Kenneth Abrahms awoke with a start, his mind totally aware.
He was awake, with knowledge of his dream, from hours or minutes earlier.
Ken turned on the lamp and reached under his bed, for his pad and pen and began to write.
The young man wrote with feeling, of someone that somehow Ken felt connected to: A. Newman and a time after his own.
As dawn rose he set his pen aside and turned his lamplight off, feeling quite satisfied, with his creation: tomorrow he'd hit the typewriter.
The lift hurtled upward at an incredible rate, with inertia pulling at Newman's body. Within minutes it drew to an abrupt stop, the display panel registering that he was now on the ground floor.
The doors hissed open and Alec looked out at yet another long white corridors, with only one door leading of it, at the end.
Stepping out off the lift he walked cautiously down the corridor, his eyes intent on the sealed fire-door ahead, that he pushed open with ease.

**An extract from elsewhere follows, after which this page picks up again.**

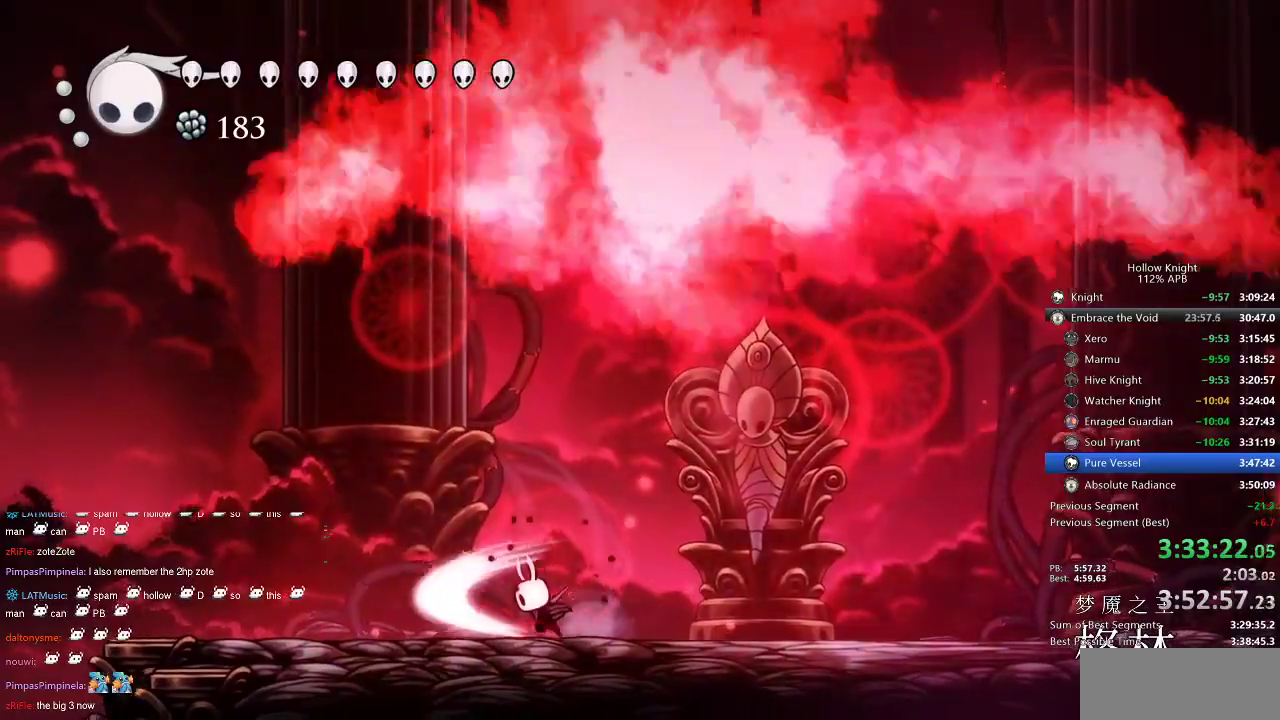
{"keys": ["nail", "right"], "events": [[167, "left", "up"], [500, "right", "down"]]}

He entered what appeared to be a control-room, with much of the machinery smashed, dead bodies slumped over their consoles, steal shutters down over the windows on each side of the four-sides of the control room.
Alec looked around himself, listening carefully, to the room.
There was a hum.
Listening carefully he pin-pointed its source and stepped towards where it emanated from.
There was a power-hum issuing from the back of one of the consoles.
A power-hum meant that he had the opportunity to seeks answers, perhaps.
Powering up the machine Newman was pleased to see the screen flicker into life and began to locate the information he sought: the commands daily-log.
It proved illuminating.
There had been a war and, this command centre had been part of a strategic response: then the air-conditioning system had broken, allowing gas to circulate throughout the base. Eventually the system had repaired itself and the air-filtration had begun.
That was where the log ended.
But, it did not mention one salient point: that had been when The Command Centres A.I. had made the decision to awaken A. Newman, a clone needed to facilitate it's final response to the enemies first strike. That first strike had devastated the centre though and, it had taken almost a week for the signal to reach Newman's pod.
Running his fingers through his hair, Ken reached for the well-thumbed paperback on the small locker by his bedside. He turned the lamp on, directing the shade so that the light shone directly onto his book, 'Logan's World', a sequel to the original novel written in nineteen sixty-seven. He'd seen the film just the week before and acquired the book the day prior.
He dragged out his orange portable record player and knelt before the pile of L.P.'s next to his wardrobe and sorted out one particular album, it's singers on the cover; the blonde haired male in cheese-cloth, his dark-haired slim sister next to him, her head tilted a little.
The album was 'Horizon', by The Carpenters and since he had acquired it, Ken had played it to death, as his Mother had said many times.
Carefully lifting the stylus, he placed it down onto the third track, then sat back on his bed, a pile of pillows behind his back, as the sweeping strains of 'Desperado' were sung by the harmonic siblings.
Very soon Ken had re-entered Logan's World and was once again totally enthused by the story, almost ignoring the last seven tracks of the album.
Then as the haunting 'Eventide' began, there was a knock on the door.
“Do you want cocoa?” His Mother called from the other side of his bedroom-door.
Without dragging his eyes from the print, Ken replied; “Yes please Mum.” Cocoa a few hours before bedtime always helped give him the most unusual dreams; dreams he appreciated for the creative inspiration, he sometimes found for his stories.
Alec had risen from the pod and left the laboratory. He had checked each of the scientists bodies, before leaving. Each of them were dead.
He looked down the corridor, walking cautiously.
Newman looked into each room that he passed, calling out, “Hello?”
There was no sound, except for the sound of his footsteps echoing in the empty hallway.
He was alone, looking for someone so that he was not. Yet there did not to seem to be anyone to find.
So he continued through green firedoors, to find another long empty corridor before him, with a lift at the far end. He began to run, down the empty white corridor.
Once at the lift he pressed the green button to the right and the doors hissed open.
Newman entered and looked to the panel to his right, noting that there sixty floors below ground level.
He looked above the doors and saw that he was on the fifty ninth floor below ground, so pressed the green button with an arrow on it that pointed upward.